Aden-After judicial investigations conducted in Brazil lately uncovered that a well-known arms trafficker imported weapons to Yemeni rebels in 2015, Asharq Al-Awsat spoke with the accused, Fares Mana’a, the famous Yemeni arms trafficker from the Saada province in the north of the country, who is expected to stand in Brazilian courts over the accusations against him.

Mana’a told Asharq Al-Awsat that he had not visited Brazil with a fake passport. However, he did not deny his visit to the country as a tourist, adding that he has the right to travel to any country he wanted.

Mana’a said that he travels using a diplomatic passport. He spoke to Asharq Al-Awsat over the phone from Saada province.

Mana’a did not refute that he imported weapons from Brazil to Yemen; however, he denied a report published by Reuters earlier quoting Brazilian judicial sources as saying Mana’a had visited Brazil in 2015.

Mana’a, who has a close relationship with former President Ali Abdullah Saleh, said reports about his visit to Brazil using a fake passport were “lies.”

Early this week, Reuters reported it received court documents saying that Brazil’s Forjas Taurus SA, the largest weapons manufacturer in Latin America, sold guns to Fares Mohammed Hassan Mana’a, an arms smuggler active around the Horn of Africa, who funneled them into his nation’s civil war in violation of international sanctions.

Separately, Yemeni rebels appointed on Thursday Major General Khalid Barras as a presidential advisor.

Barras had established a fake group of the Southern Movement in Sana’a.

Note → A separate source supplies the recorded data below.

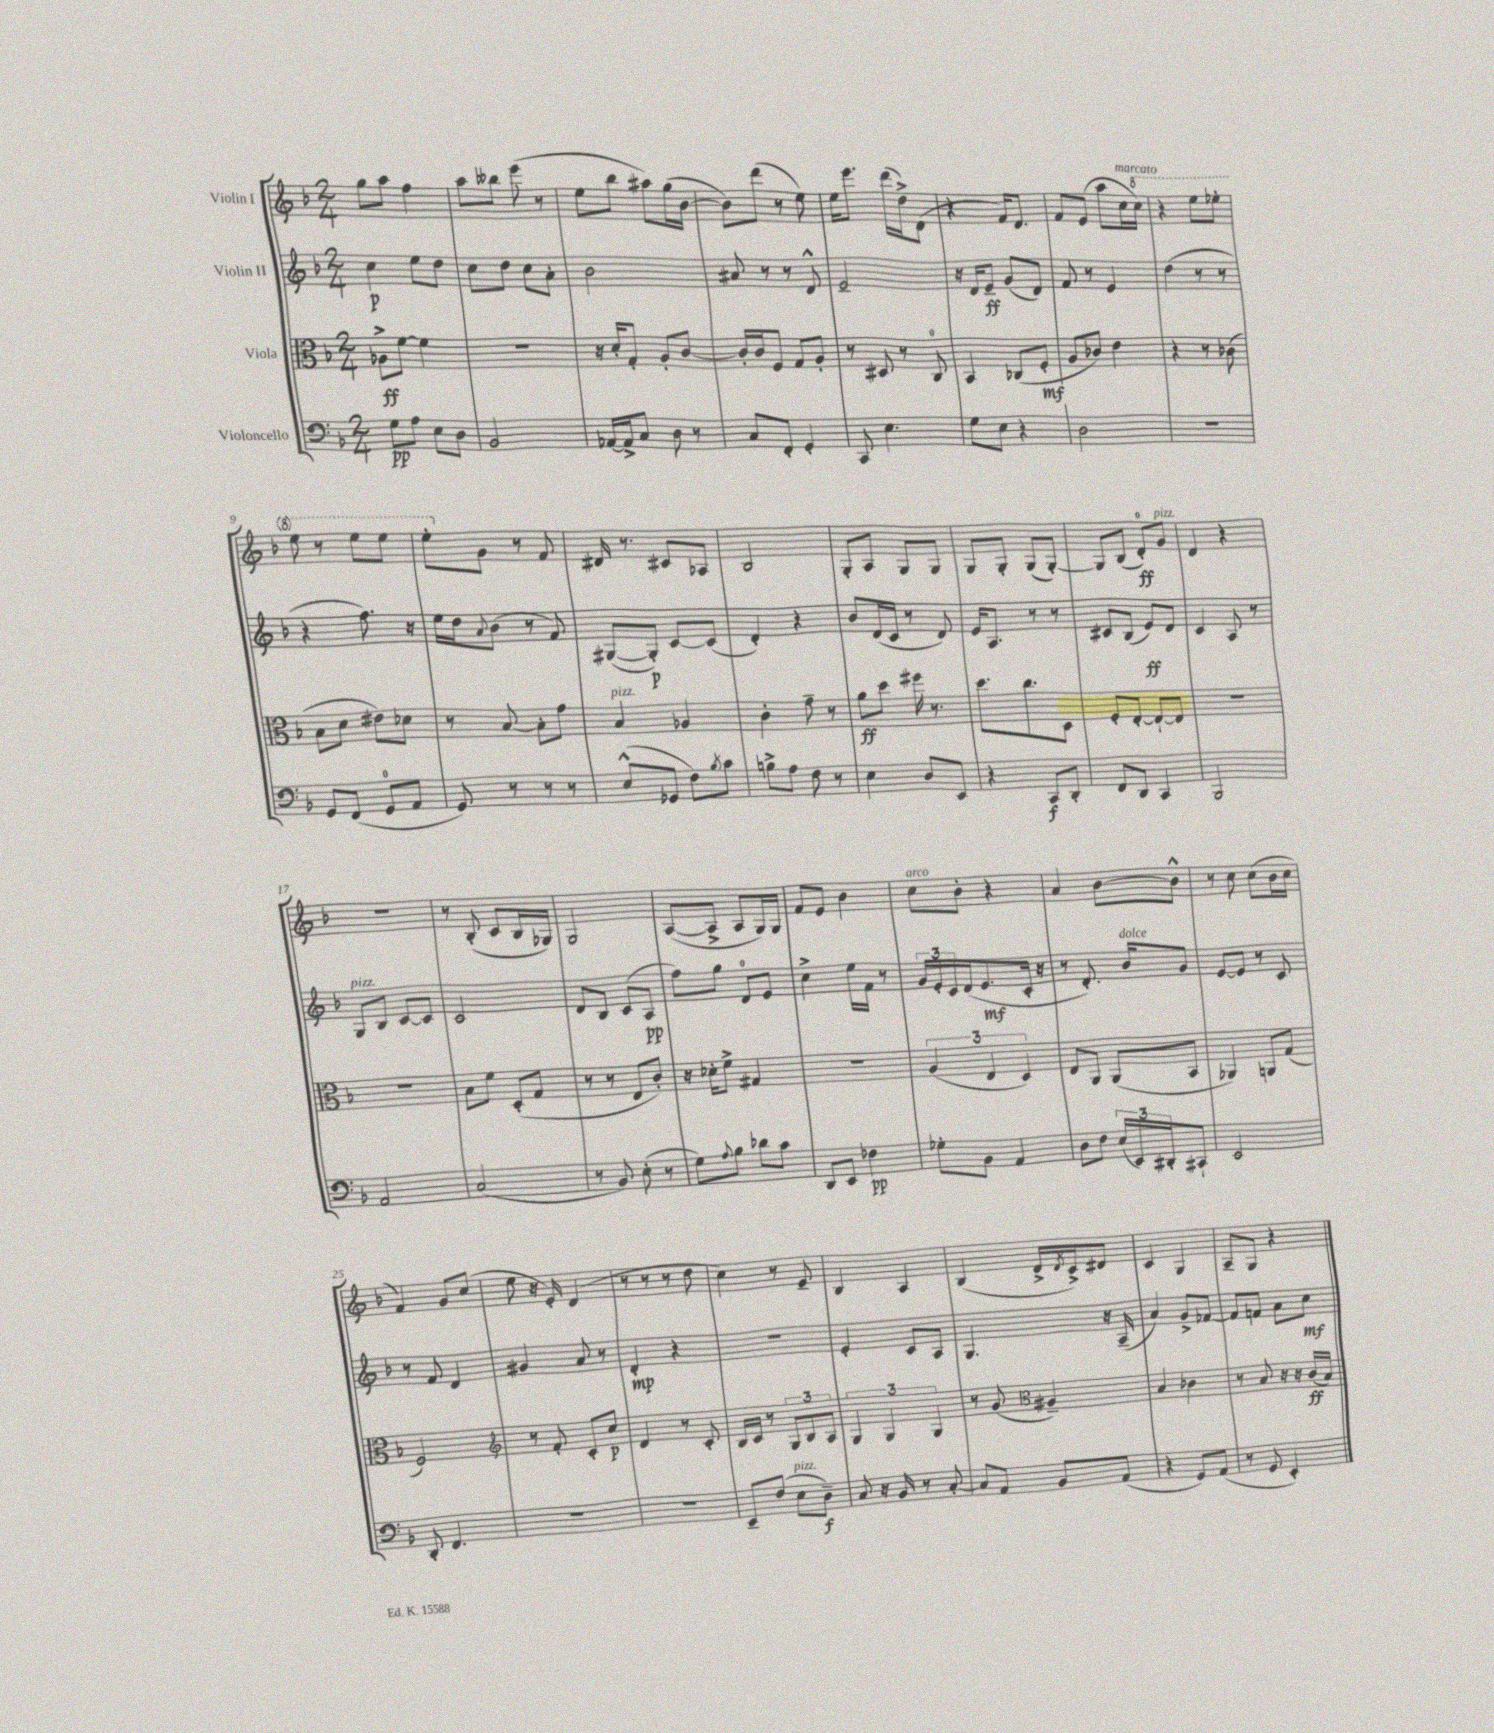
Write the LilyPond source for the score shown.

<<
\new StaffGroup <<
\new Staff = "s0" \with { instrumentName = "Violin I" } {
    \clef treble \key f \major \numericTimeSignature \time 2/4
    g''8 a''8 f''4 |
    a''8 beses''8 e'''8( r8 |
    e''8 bes''8 ais''8) g''16( bes'16~ |
    bes'8) d'''8( r8 e''8) |
    e''16 e'''8. d'''16( d''16->) d'8( |
    r4 f'16) d'8. |
    f'8 e'8( a''8 c''16^\markup { \italic "marcato" } \ottava #1 c'''16) |
    r4 e'''8 ees'''8-. |
    e'''8 r8 e'''8 e'''8 |
    e'''8-. \ottava #0 g'8 r8 f'8 |
    dis'16 r8. cis'8 aes8 |
    bes2 |
    g8-. a8 g8 g8 |
    g8 g8-. g8( g8~-.) |
    g8 bes8( d'8-0-.\ff) g'8^\markup { \italic "pizz." } |
    d'4 r4 |
    r2 |
    r8 bes8-.( c'8 bes16 ges16) |
    g2 |
    a8~( a8-> a8 g16) g16 |
    f'8 e'8 bes'4 |
    c''8^\markup { \italic "arco" } bes'8-. r4 |
    a'4 bes'8~ bes'8-^ |
    r8 c''8 c''8( bes'16 c''16 |
    f'4) g'8 c''8( |
    e''8 r16 e'16-.) d'4( |
    r8 r8 r8 d''8 |
    c''4) r8 e'8-- |
    bes4 a4 |
    bes4( d'16-> \acciaccatura { d'8 } c'16->) dis'8 |
    c'4 g4 |
    a8-- g8 r4 \bar "|." |
}
\new Staff = "s1" \with { instrumentName = "Violin II" } {
    \clef treble \key f \major \numericTimeSignature \time 2/4
    c''4\p e''8 d''8 |
    c''8 d''8 c''8 a'8-. |
    bes'2 |
    ais'8 r8 r8 d'8-^ |
    e'2-- |
    r16 d'16 e'8--\ff g'8( d'8) |
    f'8 r8 e'4 |
    d''4( r8 r8 |
    r4 f''8.) r16 |
    e''16 d''16 \appoggiatura { a'8 } bes'8( r8 f'8) |
    gis8~( gis8-.\p) c'8~ c'8( |
    d'4-.) r4 |
    bes'8 d'16( c'16 r8 d'8) |
    e'16 a8. r8 r8 |
    cis'8 bes8( e'8\ff) d'8 |
    c'4 a8 r8 |
    g8^\markup { \italic "pizz." } bes8 c'8~ c'8 |
    c'2 |
    d'8 bes8 c'8( a8\pp |
    f''8) g''8 d'8-0 e'8 |
    c''4-> e''16 f'16 r8 |
    \tuplet 3/2 { g'16 e'16-. c'16 } d'16( e'8.\mf c'16-. r16 |
    r8 d'8.-.) bes'16^\markup { \italic "dolce" } g'8 |
    e'8~ e'8 r8 c'8 |
    r8 f'8 d'4 |
    gis'4 a'8 r8 |
    d'4-.\mp r4 |
    r2 |
    e'4-. c'8 a8 |
    g4. r16 a16--( |
    a'4) g'8-> fes'8~ |
    fes'8 f'8 a'8 c''8\mf \bar "|." |
}
\new Staff = "s2" \with { instrumentName = "Viola" } {
    \clef alto \key f \major \numericTimeSignature \time 2/4
    aes8->\ff f'8~ f'4 |
    r2 |
    r16 d'16-. g8-. a8-. c'8~ |
    c'16-. c'16 f8 g8 a8-. |
    r8 dis8 r8 c8-0 |
    bes,4 ces8( f8-.\mf |
    a8 ces'8) e'4 |
    r4 r8 ces'8( |
    bes8 d'8 eis'8) des'8 |
    r8 bes8~ bes8-. g'8 |
    bes4^\markup { \italic "pizz." } aes4 |
    c'4-. g'8-- r8 |
    a'8\ff d''8 fis''16 r8. |
    d''8. c''8. d8 |
    f8-. e8~-. e8~-! e8 |
    r2 |
    R2 |
    bes8 f'8 d8-.( g8 |
    r8 r8 e8 c'8-.) |
    r16 des'16-. f'8-> gis4 |
    r2 |
    \tuplet 3/2 { a4( e4 d4) } |
    e8 a,8 a,8( bes,8 |
    aes,4) a,8 g8( |
    f2) |
    \clef treble r8 f'8-. c'8-. c''8\p |
    d'4 r8 c'8-. |
    bes16 c'16 r8 \tuplet 3/2 { g8 bes8 a8 } |
    \tuplet 3/2 { g4 g4 g4 } |
    r8 g'8( \clef alto ais4--) |
    bes4 ces'4 |
    r8 bes8 r16 r16 c'16\ff( bes16) \bar "|." |
}
\new Staff = "s3" \with { instrumentName = "Violoncello" } {
    \clef bass \key f \major \numericTimeSignature \time 2/4
    g8\pp a8 e8 d8 |
    bes,2 |
    aes,16~ aes,16-> c8 d8 r8 |
    c8 f,8-. g,4-. |
    c,8 e4. |
    g8 e8 r4 |
    d2 |
    r2 |
    g,8 f,8( g,8-0 a,8 |
    g,8) r8 r8 r8 |
    e8-^( ges,8 f8) \acciaccatura { bes8 } c'8 |
    b8-> a8 f8 r8 |
    e4 d8 e,8 |
    r4 c,8\f d,8-. |
    f,8 d,8 c,4 |
    bes,,2 |
    a,2 |
    c2( |
    r8 bes,8) e8-.( r8 |
    g8) \appoggiatura { a8 } bes8 des'8 c'8 |
    d,8 e,8 fes4\pp |
    ges8-. bes,8 a,4 |
    d8 f8 \tuplet 3/2 { e16( e,16) dis,16-. } cis,8-! |
    e,2 |
    d,8-. f,4. |
    R2 |
    R2 |
    e,8-- f8( e8^\markup { \italic "pizz." } d8--\f) |
    c8 r16 bes,16 r8 c8~-. |
    c8 a,8 bes,8 a,8( |
    r4 g,8) a,8( |
    r8 g,8 e,4-.) \bar "|." |
}
>>
>>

Observers told Asharq Al-Awsat that the decision of the so-called “Supreme Political Council” to appoint a presidential advisor was a new escalatory step against the international community and the U.N. resolutions, which ban Yemen’s rebels from taking unilateral actions.

Meanwhile, U.N. Special Envoy to Yemen Ismail Ould Cheikh Ahmed and other international parties continue their efforts to revive peace talks between the Yemeni warring parties, expected to take place at a European capital.

In Berlin, Yemeni Deputy Prime Minister and Foreign Minister Abdelmalak Al-Mekhlafi said that his government was ready to participate in the next Yemeni peace talks.

However, he stressed that such participation should be based on previously reached agreements.